Dava konusu olay, kıdem ve ihbar tazminatı ile yemek ve 3 aylık ücretini alamadığını iddia eden davacının bu alacaklarını davalı taraftan talebine ilişkin olduğu, davalı işyeri tasfiyeye girdiği, idaresinin iflas müdürlüğünde olduğu, İflas, ticaret mahkemesince iflasına karar verilen bir borçlunun (müflisin), haczedilebilen bütün malvarlığının cebri icra yolu ile paraya çevrilip, bundan bilinen bütün alacaklıların tatmin edilmesini sağlayan toplu bir icra yoludur. İflasa ilişkin kararı verecek olan merci Ticaret Mahkemesi’dir. İflasa tabi olan borçlu (işveren), 2004 sayılı İcra İflas Kanunu’nun 178. maddesinde düzenlendiği üzere, bazı hallerde isteğe bağlı, bazı hallerde zorunlu olarak iflasını isteyebilir. 2004 sayılı İcra İflas Kanunu’nun 184. maddesine göre; iflas açıldığı zamanda müflisin (işverenin) haczi kabil bütün malları hangi yerde bulunursa bulunsun “iflas masasını” teşkil eder ve masayı teşkil eden bu mallar, müflisin (işverenin) borçlarının ödenmesine tahsis olunur. İflasın açılmasıyla beraber, masaya dahil malları üzerindeki tasarruf yetkisini kaybeden işveren için iş sözleşmesinin gereğini yerine getirmek oldukça zor olmakla birlikte, iflas; iş sözleşmesini sona erdiren bir neden değildir.

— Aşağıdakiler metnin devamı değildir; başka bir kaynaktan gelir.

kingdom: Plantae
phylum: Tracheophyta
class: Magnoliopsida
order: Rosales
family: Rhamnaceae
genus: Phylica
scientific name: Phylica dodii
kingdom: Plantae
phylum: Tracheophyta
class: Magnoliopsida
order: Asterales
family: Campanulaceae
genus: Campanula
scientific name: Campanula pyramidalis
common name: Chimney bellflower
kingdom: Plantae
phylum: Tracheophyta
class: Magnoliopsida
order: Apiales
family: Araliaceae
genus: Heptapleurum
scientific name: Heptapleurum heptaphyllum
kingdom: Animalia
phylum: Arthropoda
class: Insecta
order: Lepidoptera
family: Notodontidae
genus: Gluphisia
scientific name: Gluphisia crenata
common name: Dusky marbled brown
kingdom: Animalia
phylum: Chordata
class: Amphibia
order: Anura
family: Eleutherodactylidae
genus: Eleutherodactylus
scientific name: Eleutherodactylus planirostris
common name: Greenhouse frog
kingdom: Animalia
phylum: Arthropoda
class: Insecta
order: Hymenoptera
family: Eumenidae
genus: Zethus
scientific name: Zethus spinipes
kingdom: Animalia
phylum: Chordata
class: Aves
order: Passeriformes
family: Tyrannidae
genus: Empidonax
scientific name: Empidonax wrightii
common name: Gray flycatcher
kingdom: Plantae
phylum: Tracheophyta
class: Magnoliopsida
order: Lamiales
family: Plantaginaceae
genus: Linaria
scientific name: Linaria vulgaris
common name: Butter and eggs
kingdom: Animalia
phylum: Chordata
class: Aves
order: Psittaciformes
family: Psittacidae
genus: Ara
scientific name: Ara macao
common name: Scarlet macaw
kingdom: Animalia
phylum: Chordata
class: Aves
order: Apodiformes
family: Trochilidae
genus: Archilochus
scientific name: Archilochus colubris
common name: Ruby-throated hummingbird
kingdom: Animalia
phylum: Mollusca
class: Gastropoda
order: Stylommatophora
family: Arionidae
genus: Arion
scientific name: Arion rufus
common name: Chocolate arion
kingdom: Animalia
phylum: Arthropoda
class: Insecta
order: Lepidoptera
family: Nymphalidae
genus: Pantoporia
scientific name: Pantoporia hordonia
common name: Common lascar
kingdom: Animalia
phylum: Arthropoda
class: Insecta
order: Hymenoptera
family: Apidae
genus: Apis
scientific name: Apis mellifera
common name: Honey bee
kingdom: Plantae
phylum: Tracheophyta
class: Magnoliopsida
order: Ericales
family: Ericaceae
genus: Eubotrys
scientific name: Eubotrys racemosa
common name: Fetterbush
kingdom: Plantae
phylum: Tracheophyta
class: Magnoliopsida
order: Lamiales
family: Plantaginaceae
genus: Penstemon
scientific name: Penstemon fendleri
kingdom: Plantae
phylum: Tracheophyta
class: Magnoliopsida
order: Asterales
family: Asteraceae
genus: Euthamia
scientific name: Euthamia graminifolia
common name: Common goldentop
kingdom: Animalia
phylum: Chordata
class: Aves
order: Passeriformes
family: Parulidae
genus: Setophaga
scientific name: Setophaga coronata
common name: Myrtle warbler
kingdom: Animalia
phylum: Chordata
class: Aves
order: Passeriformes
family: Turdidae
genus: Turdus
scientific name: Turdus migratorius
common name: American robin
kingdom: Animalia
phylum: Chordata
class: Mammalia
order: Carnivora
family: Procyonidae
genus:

Yargıtay 9. HD’nin, 14.11.1995 T. 34218 E sayılı Kararı’nda; işverenlerin iflası ile hizmet akdinin sona ereceğinin kabul edilemeyeceği yönünde hüküm tesis etmiştir. İşverenin iflası esas itibariyle iş akdine son vermemekle birlikte, işçi ücreti için uygun bir zaman zarfında teminat verilmezse iş akdi feshedilebilir. Teminat gösterildiği takdirde işçi, işi yapmaya mecburdur.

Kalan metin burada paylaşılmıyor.